Infrastructure Security
| Layer | Mechanism | Purpose |
|---|---|---|
| Transport | QUIC + TLS 1.3 | Authenticated encryption, forward secrecy, 0-RTT |
| Application Encryption | AES-256-GCM (optional) | Defense-in-depth payload encryption (see Encryption Toggle) |
| Message Integrity | ECDSA P-256 signing | Authenticity and non-repudiation on all gossip messages |
| Deduplication | Bloom filter | Prevents replay and amplification attacks |
| Authentication | Bearer tokens | API key per-searcher with role-based rate limiting |
| Monitoring | Prometheus + Grafana + Loki | Gas spikes, failed bundles, relay errors, log aggregation |
| Tracing | OpenTelemetry + Tempo | Latency anomalies, distributed trace correlation |
Audit Trail
Every MEV capture and rebate payout is recorded in a tamper-evident audit log:
- SHA256 proof hashes for all settlements
- On-chain events for all state changes
- Originators can verify rebates via
/v1/ofa/audit/verifyendpoint - Bundle lifecycle logging (submitted, simulated, landed, failed)
- Solver registration, matching, and slashing events
- Configuration changes and emergency pause/unpause events
Testing Coverage
| Component | Tests | Coverage Notes |
|---|---|---|
| Solidity contracts (Foundry) | 96 | All functions, edge cases, access control, fuzz testing (256 local / 1024 CI) |
| MEV engine (Go) | 1,246 | Unit (counterfeiter fakes), smoke, integration (httptest), E2E (Docker) |
| Mesh network (Go) | 200+ | Unit, integration (testcontainers), E2E (testnet with live chains) |
| TypeScript SDK | 89 | Client, gateway, streaming, errors across 5 test suites |
| Python SDK | 75+ | Client, gateway, models, utils |
Test methodologies:
- Unit tests -- counterfeiter fakes for interfaces, table-driven subtests
- Smoke tests -- lightweight validation without external dependencies
- Integration tests -- httptest servers, testcontainers (Docker)
- E2E tests -- Docker containers with real services, testnet connectors with live chains
- Race detection --
go test -raceon all Go packages - Fuzz testing -- Foundry fuzz on contract boundary conditions
External Audit Timeline
| Phase | Scope | Timeline | Est. Cost |
|---|---|---|---|
| Phase 1 | ArbExecutor (deployed, handles funds) | Q2 2026 | $10-15K |
| Phase 2 | Settlement contracts (pre-mainnet) | Q3 2026 | $15-25K |
| Phase 3 | Full re-audit after mainnet deployment | Q4 2026 | $20-30K |
Security Roadmap
| Quarter | Milestones |
|---|---|
| Q2 2026 | External audit RFP distribution, auditor selection, ArbExecutor audit, formal verification of AuctionSettlement invariants |
| Q3 2026 | Settlement contracts external audit, findings remediation, mainnet deployment, bug bounty program launch (Immunefi) |
| Q4 2026 | Multisig migration for contract ownership (Gnosis Safe, see docs/multisig-migration.md), SOC 2 Type I assessment, timelock on admin operations (24h delay), full system re-audit |
Responsible Disclosure
If you discover a security vulnerability, please report it responsibly:
- Email: security@yoorquezt.io
- Do not disclose publicly until a fix is deployed.

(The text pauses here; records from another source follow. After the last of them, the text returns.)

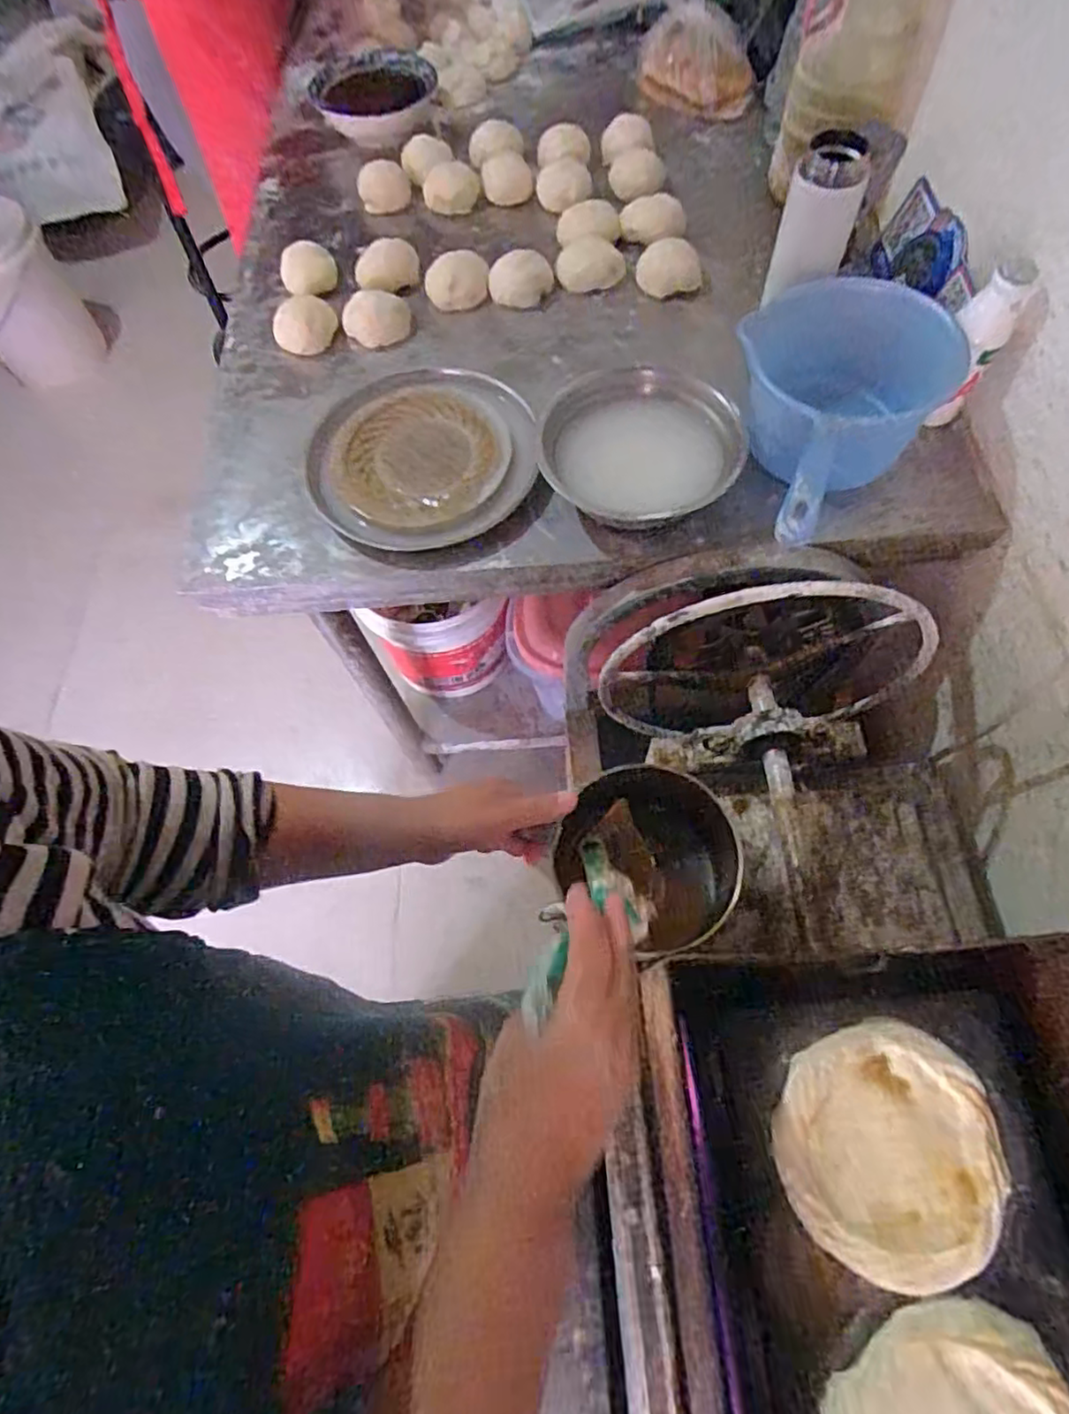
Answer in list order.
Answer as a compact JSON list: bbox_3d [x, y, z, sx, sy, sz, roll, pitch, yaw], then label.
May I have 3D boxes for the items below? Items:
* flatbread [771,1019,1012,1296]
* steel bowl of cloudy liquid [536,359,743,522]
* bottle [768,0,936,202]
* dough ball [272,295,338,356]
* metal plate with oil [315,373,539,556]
[{"bbox_3d":[0.226,0.279,0.426,0.131,0.013,0.140,-1,66,3],"label":"flatbread"},{"bbox_3d":[0.106,-0.266,0.669,0.199,0.059,0.189,13,67,9],"label":"steel bowl of cloudy liquid"},{"bbox_3d":[0.386,-0.808,0.768,0.142,0.318,0.148,4,66,5],"label":"bottle"},{"bbox_3d":[-0.268,-0.444,0.780,0.073,0.030,0.081,-21,66,-6],"label":"dough ball"},{"bbox_3d":[-0.116,-0.262,0.695,0.228,0.026,0.228,-1,66,3],"label":"metal plate with oil"}]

- Include reproduction steps and impact assessment.
- We aim to respond within 48 hours and resolve critical issues within 7 days.

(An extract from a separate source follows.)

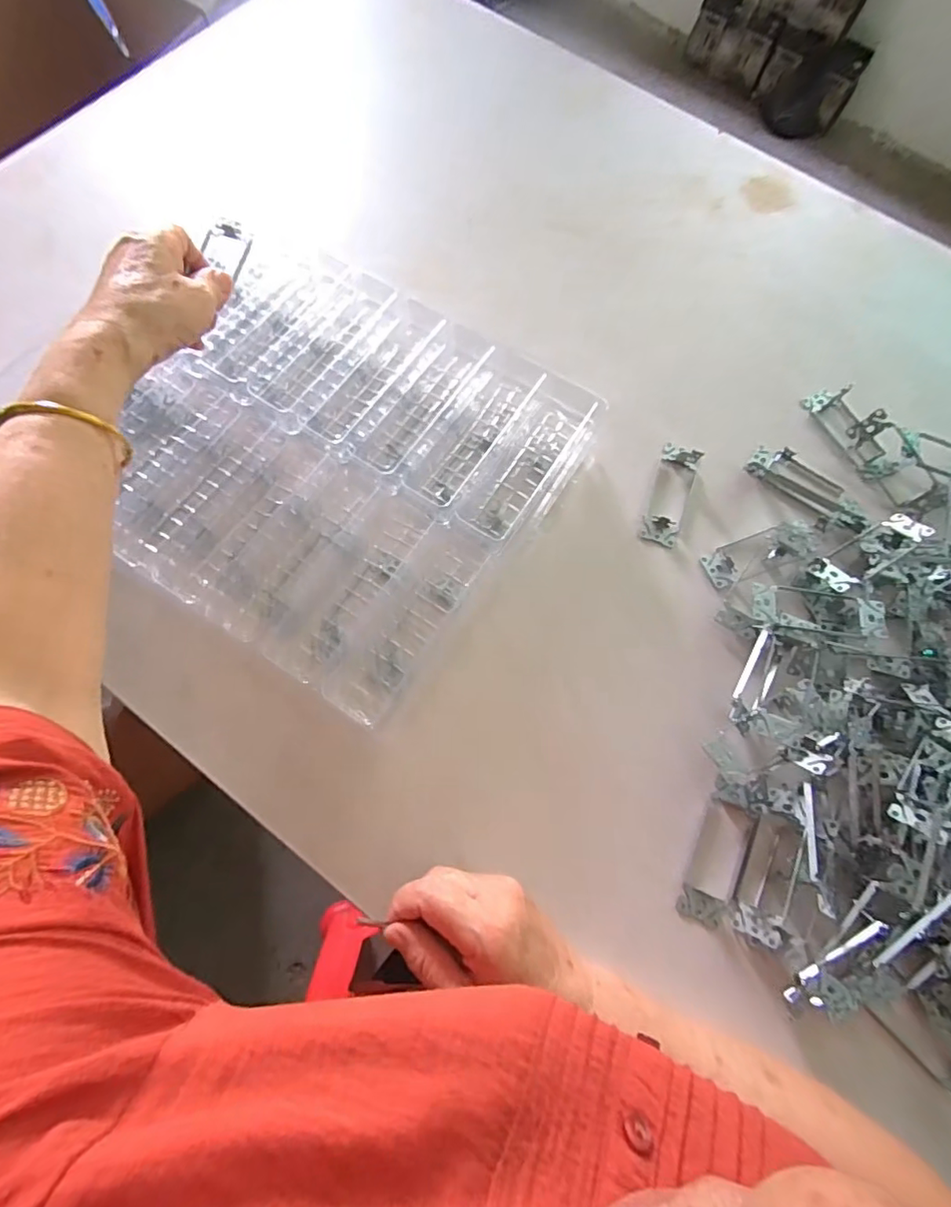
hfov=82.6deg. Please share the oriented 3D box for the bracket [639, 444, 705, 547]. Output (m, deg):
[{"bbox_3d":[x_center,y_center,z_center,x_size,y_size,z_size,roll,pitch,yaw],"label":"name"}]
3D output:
[{"bbox_3d":[0.182,-0.106,0.497,0.035,0.025,0.103,20,73,4],"label":"bracket"}]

Bug Bounty (Planned Q3 2026)
| Severity | Scope | Reward |
|---|---|---|
| Critical | Fund loss, unauthorized access | Up to $50,000 |
| High | Protocol disruption, privilege escalation | Up to $20,000 |
| Medium | Data leak, DoS, griefing | Up to $5,000 |
| Low | Informational, best practices | Up to $1,000 |
Scope will include smart contracts, API endpoints, and P2P protocol. Program hosted on Immunefi.